JAPANESE, ARITA c.1700 – 1740 and CHINESE,YONGZHENG PERIOD 1723 – 1735.

Two Blue and White 18th Century Porcelain Plates Painted with the So-Called Deshima Island Pattern. One Japanese, Arita Kilns c.1700-1740 the other Chinese Export Porcelain, Yongzheng Period 1723 – 1735. These Plates are Decorated in The Style of The Dutch Delft Pottery Decorator Frederik Van Frytom (1632 – 1702). The Scene Used to be thought of as Deshima Island However it is now Thought to be a View of Holland.Plates and Dishes of this Pattern were Recovered from the Ca Mau Shipwreck. See Stock 14792 and also History.
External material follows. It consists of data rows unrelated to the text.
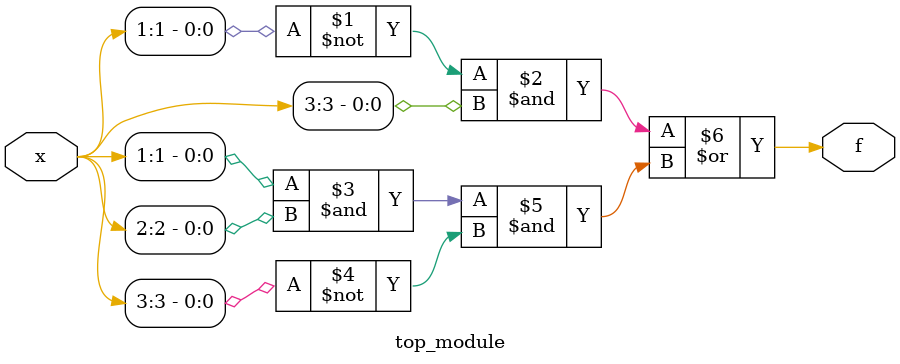
<source format=v>
module top_module (
    input [4:1] x, 
    output f );
    assign f = (~x[1]&x[3])|(x[1]&x[2]&~x[3]);
endmodule


</source>
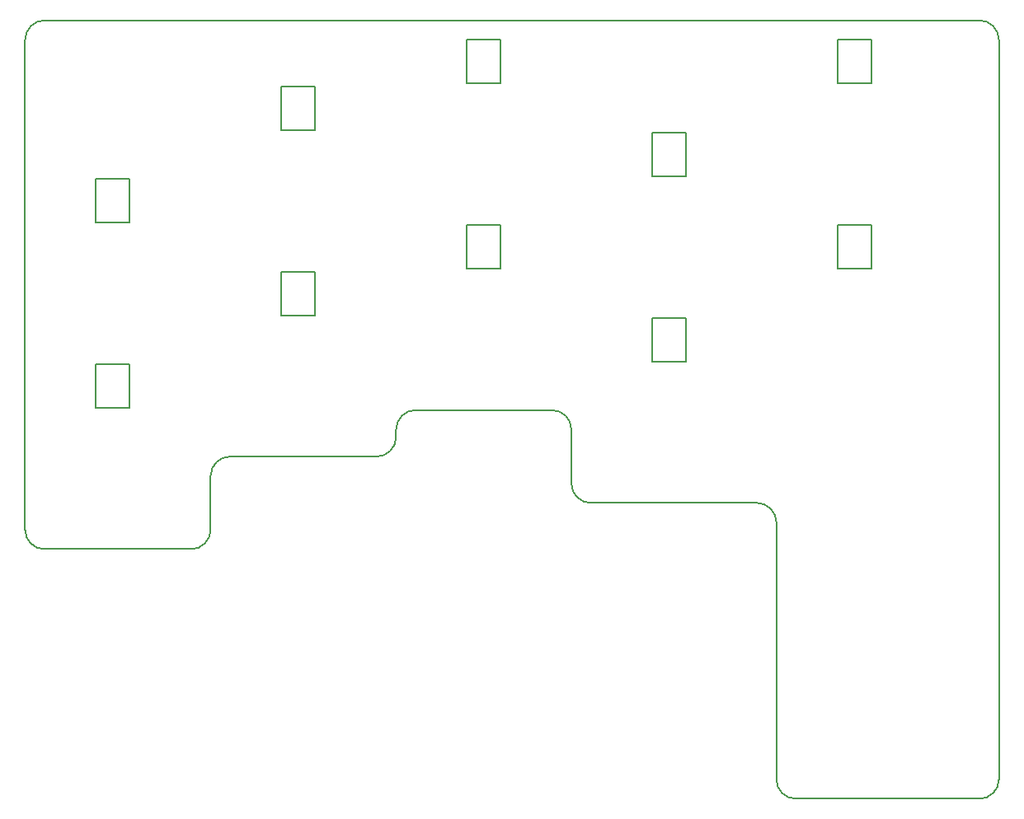
<source format=gbr>
G04 #@! TF.GenerationSoftware,KiCad,Pcbnew,(5.1.4)-1*
G04 #@! TF.CreationDate,2019-10-27T04:35:50+09:00*
G04 #@! TF.ProjectId,pps8,70707338-2e6b-4696-9361-645f70636258,rev?*
G04 #@! TF.SameCoordinates,Original*
G04 #@! TF.FileFunction,Profile,NP*
%FSLAX46Y46*%
G04 Gerber Fmt 4.6, Leading zero omitted, Abs format (unit mm)*
G04 Created by KiCad (PCBNEW (5.1.4)-1) date 2019-10-27 04:35:50*
%MOMM*%
%LPD*%
G04 APERTURE LIST*
%ADD10C,0.150000*%
G04 APERTURE END LIST*
D10*
X86950000Y-6762500D02*
X86950000Y-11262500D01*
X83450000Y-6762500D02*
X86950000Y-6762500D01*
X86950000Y-11262500D02*
X83450000Y-11262500D01*
X83450000Y-11262500D02*
X83450000Y-6762500D01*
X86950000Y12287500D02*
X86950000Y7787500D01*
X83450000Y12287500D02*
X86950000Y12287500D01*
X86950000Y7787500D02*
X83450000Y7787500D01*
X83450000Y7787500D02*
X83450000Y12287500D01*
X75150000Y-35300000D02*
G75*
G02X77150000Y-37300000I0J-2000000D01*
G01*
X98000000Y14290000D02*
G75*
G02X100000000Y12290000I0J-2000000D01*
G01*
X100000000Y-63700000D02*
G75*
G02X98000000Y-65700000I-2000000J0D01*
G01*
X79150000Y-65700000D02*
G75*
G02X77150000Y-63700000I0J2000000D01*
G01*
X0Y12290000D02*
G75*
G02X2000000Y14290000I2000000J0D01*
G01*
X2000000Y-40050000D02*
G75*
G02X0Y-38050000I0J2000000D01*
G01*
X19050000Y-38050000D02*
G75*
G02X17050000Y-40050000I-2000000J0D01*
G01*
X58100000Y-35300000D02*
G75*
G02X56100000Y-33300000I0J2000000D01*
G01*
X54100000Y-25760000D02*
G75*
G02X56100000Y-27760000I0J-2000000D01*
G01*
X38100000Y-28530000D02*
G75*
G02X36100000Y-30530000I-2000000J0D01*
G01*
X38100000Y-27760000D02*
G75*
G02X40100000Y-25760000I2000000J0D01*
G01*
X19050000Y-32530000D02*
G75*
G02X21050000Y-30530000I2000000J0D01*
G01*
X38100000Y-27760000D02*
X38100000Y-28530000D01*
X56100000Y-27760000D02*
X56100000Y-33300000D01*
X19050000Y-32530000D02*
X19050000Y-38050000D01*
X75150000Y-35300000D02*
X58100000Y-35300000D01*
X54100000Y-25760000D02*
X40100000Y-25760000D01*
X36100000Y-30530000D02*
X21050000Y-30530000D01*
X77150000Y-63700000D02*
X77150000Y-37300000D01*
X98000000Y-65700000D02*
X79150000Y-65700000D01*
X45350000Y-11262500D02*
X45350000Y-6762500D01*
X48850000Y-11262500D02*
X45350000Y-11262500D01*
X48850000Y-6762500D02*
X48850000Y-11262500D01*
X45350000Y-6762500D02*
X48850000Y-6762500D01*
X64400000Y-20787500D02*
X64400000Y-16287500D01*
X67900000Y-20787500D02*
X64400000Y-20787500D01*
X67900000Y-16287500D02*
X67900000Y-20787500D01*
X64400000Y-16287500D02*
X67900000Y-16287500D01*
X64400000Y-1737500D02*
X64400000Y2762500D01*
X67900000Y-1737500D02*
X64400000Y-1737500D01*
X67900000Y2762500D02*
X67900000Y-1737500D01*
X64400000Y2762500D02*
X67900000Y2762500D01*
X45350000Y7787500D02*
X45350000Y12287500D01*
X48850000Y7787500D02*
X45350000Y7787500D01*
X48850000Y12287500D02*
X48850000Y7787500D01*
X45350000Y12287500D02*
X48850000Y12287500D01*
X26300000Y3025000D02*
X26300000Y7525000D01*
X29800000Y3025000D02*
X26300000Y3025000D01*
X29800000Y7525000D02*
X29800000Y3025000D01*
X26300000Y7525000D02*
X29800000Y7525000D01*
X26300000Y-16025000D02*
X26300000Y-11525000D01*
X29800000Y-16025000D02*
X26300000Y-16025000D01*
X29800000Y-11525000D02*
X29800000Y-16025000D01*
X26300000Y-11525000D02*
X29800000Y-11525000D01*
X7250000Y-25550000D02*
X7250000Y-21050000D01*
X10750000Y-25550000D02*
X7250000Y-25550000D01*
X10750000Y-21050000D02*
X10750000Y-25550000D01*
X7250000Y-21050000D02*
X10750000Y-21050000D01*
X7250000Y-6500000D02*
X7250000Y-2000000D01*
X10750000Y-6500000D02*
X7250000Y-6500000D01*
X10750000Y-2000000D02*
X10750000Y-6500000D01*
X7250000Y-2000000D02*
X10750000Y-2000000D01*
X0Y12290000D02*
X0Y-38050000D01*
X2000000Y14290000D02*
X98000000Y14290000D01*
X17050000Y-40050000D02*
X2000000Y-40050000D01*
X100000000Y12290000D02*
X100000000Y-63700000D01*
M02*

</source>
The Japanese Arita dish is Perfect. The Chinese dish has a large rim chip that goes through to the front, this has been painted over but the filling is visible from the back c.10 x 6mm, it is possible it is larger on the front but because of the over painting it is difficult to known. It also has a long body crack.
Diameter, Chinese : 20 cm (7 3/4 inches) Diameter, Japanese : 19 cm (7 1/2 inches)
The Tom Lurie Collection of Chinese Export Porcelain, label on the Japanese dish number 282 and on the Chinese dish 157.
Stock number
For a Japanese porcelain version of this dish see : Ko-Imari Porcelain From The Collection Of Oliver Impey (Barry Davies Oriental Art Ltd, London, 1997) pages 136-137, item 75. For Chinese porcelain examples see : Tau Co Ca Mau, The Ca Mau Shipwreck 1723 - 1735 ( Nguyen Dinh Chien, Na Noi, 2002 ) Plates 27 - 30. Made in Imperial China, 76,000 Pieces of Chinese Export Porcelain from the Ca Mau Shipwreck, Circa 1725. Sotheby`s Amsterdam, 29,30 & 31 January 2007, lots 223 to 233.



Frederik Van Frytom :
The Dutch artist Frederik Van Frytom (1632 - 1702) was an important painter of Delft pottery, his style of painting fits very well within the 17th century Dutch landscape tradition, it includes typically Dutch scenes, rustic landscapes with small bridges, pollarded willow and cows scattered about small fields. His ceramic painting technique was individual, more akin to painting than merely filling in a design on a ceramic body. Van Frytom`s connection with oriental ceramics stems from a series of small blue and white Delftware dishes painted by him that were made for the Tea-Ceremony in Japan, the bases of which were marked MB and dated 1684 (See Frederik Van Frytom 1632 - 1702, Life And Work Of A Dutch Pottery-Decorator, A.Vecht, Scheltema and Holkema NV, Amsterdam, 1968). The best known of Van Frytom`s designs is the so-called Deshima Island pattern, now known to be a view of Holland. Porcelain plates of this pattern, as well as related designs, were produced at the Arita Kilns in Japan and then in China at the Jingdezhen kilns, related designs also occurs on Chinese soft-paste porcelain. Plates and dishes of the so-called Deshima Island pattern dating to the Yongzheng period (1723-1735) were sold at Sotheby`s Amsterdam Sale of Chinese Porcelain from the Ca Mau Cargo, "Made in Imperial China". This Western style was then re-used, probably via Japanese or Chinese interpretations, in England at The Bow Factory using soft-paste porcelain, at least some of these Bow pieces closely relate to Chinese soft-paste porcelain versions of the design. However, the Chinese soft-paste examples are quite late in date, so it might well be possible that they are based on the Bow examples that are copying the Japanese or Chinese versions of the Delft. A complex and somewhat confusing inter-connection of design and trade.